Engineering faculties are training engineers at high speed across every discipline required for the design and execution of buildings. But neither the small private offices nor most of the ranked consultants — whose experience and capacity, in practice, are not much greater than those of personal offices — are capable of taking on projects whose scale, whether in the public sector or the private, is far greater than the projects of the past. Seven or eight well-known major-consortium consultants, with good initial backing and the experience gathered in recent years, and their new collaborations with foreign firms, can equip themselves and raise their level. But most of the ranked consultants — without a planned collective transformation, a fundamental revision of methods and organisation, an extension into new sources of engineering and managerial manpower, and the accompanying support of the Management and Planning Organisation — cannot cross this threshold. At the same time the young, talented and zealous forces, both among architects and among structural and mechanical engineers, are demonstrating very high capabilities. Unless they are absorbed into competent organisations as soon as possible — or set up such organisations themselves — their energy and talent will either dissipate in small marginal work or be drawn off into foreign firms.

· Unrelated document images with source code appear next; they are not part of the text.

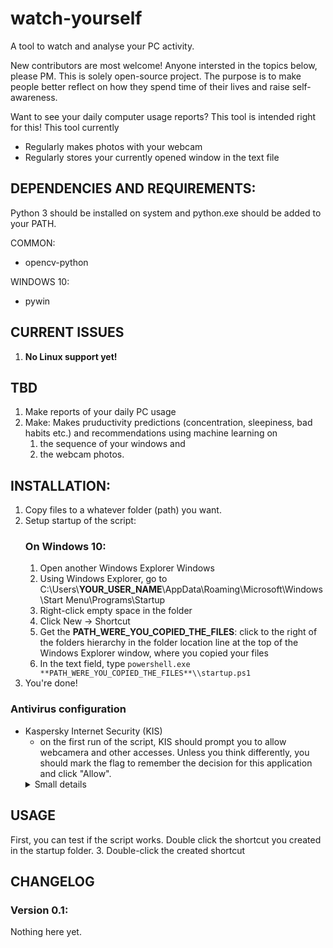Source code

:# watch-yourself
A tool to watch and analyse your PC activity.

New contributors are most welcome! Anyone intersted in the topics below, please PM.
This is solely open-source project. The purpose is to make people better reflect on how they spend time of their lives and raise self-awareness.

Want to see your daily computer usage reports? This tool is intended right for this!
This tool currently
* Regularly makes photos with your webcam
* Regularly stores your currently opened window in the text file

## DEPENDENCIES AND REQUIREMENTS:
Python 3 should be installed on system and python.exe should be added to your PATH.

COMMON:
* opencv-python

WINDOWS 10:
* pywin

## CURRENT ISSUES
1. **No Linux support yet!**

## TBD
1. Make reports of your daily PC usage
2. Make: Makes pruductivity predictions (concentration, sleepiness, bad habits etc.) and recommendations using machine learning on
    1. the sequence of your windows and
    2. the webcam photos.

## INSTALLATION:

1. Copy files to a whatever folder (path) you want.
2. Setup startup of the script:
    ### On Windows 10:
    1. Open another Windows Explorer Windows
    2. Using Windows Explorer, go to C:\\Users\\**YOUR_USER_NAME**\\AppData\\Roaming\\Microsoft\\Windows\\Start Menu\\Programs\\Startup
    3. Right-click empty space in the folder
    4. Click New -> Shortcut
    5. Get the **PATH_WERE_YOU_COPIED_THE_FILES**: click to the right of the folders hierarchy in the folder location line at the top of the Windows Explorer window, where you copied your files
    6. In the text field, type `powershell.exe **PATH_WERE_YOU_COPIED_THE_FILES**\\startup.ps1`
3. You're done!

### Antivirus configuration
* Kaspersky Internet Security (KIS)
    * on the first run of the script, KIS should prompt you to allow webcamera and other accesses. Unless you think differently, you should mark the flag to remember the decision for this application and click "Allow".
    <details><summary>Small details</summary>
    If you change the code of the script of code manually, KIS will re-ask you about script permissions.
    </details>

## USAGE
First, you can test if the script works. Double click the shortcut you created in the startup folder.
3. Double-click the created shortcut


## CHANGELOG

### Version 0.1:

Nothing here yet.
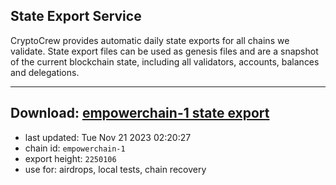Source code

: ## State Export Service
CryptoCrew provides automatic daily state exports for all chains we validate. State export files can be used as genesis files and are a snapshot of the current blockchain state, including all validators, accounts, balances and delegations.

---
**Download: [empowerchain-1 state export](https://dl.ccvalidators.com/SERVICE/empowerchain/empowerchain-1_export_2250106.json)**
---

- last updated: Tue Nov 21 2023 02:20:27
- chain id: `empowerchain-1`
- export height: `2250106`
- use for: airdrops, local tests, chain recovery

It seems that the pressure of demand for the execution of large projects has broken the rusty bureaucracy of the Management and Planning Organisation and opened an escape route to foreign consultants — but these decisions may also be very ill-judged. The Management and Planning Organisation should not interfere beyond setting the general policies of the technical and executive system. It must let the seasoned forces of consultants and contractors come together — trusting in the high capacity of the young forces and enlisting their participation — to prepare and carry out a programme that transforms the design and construction management of the large building projects the country needs today.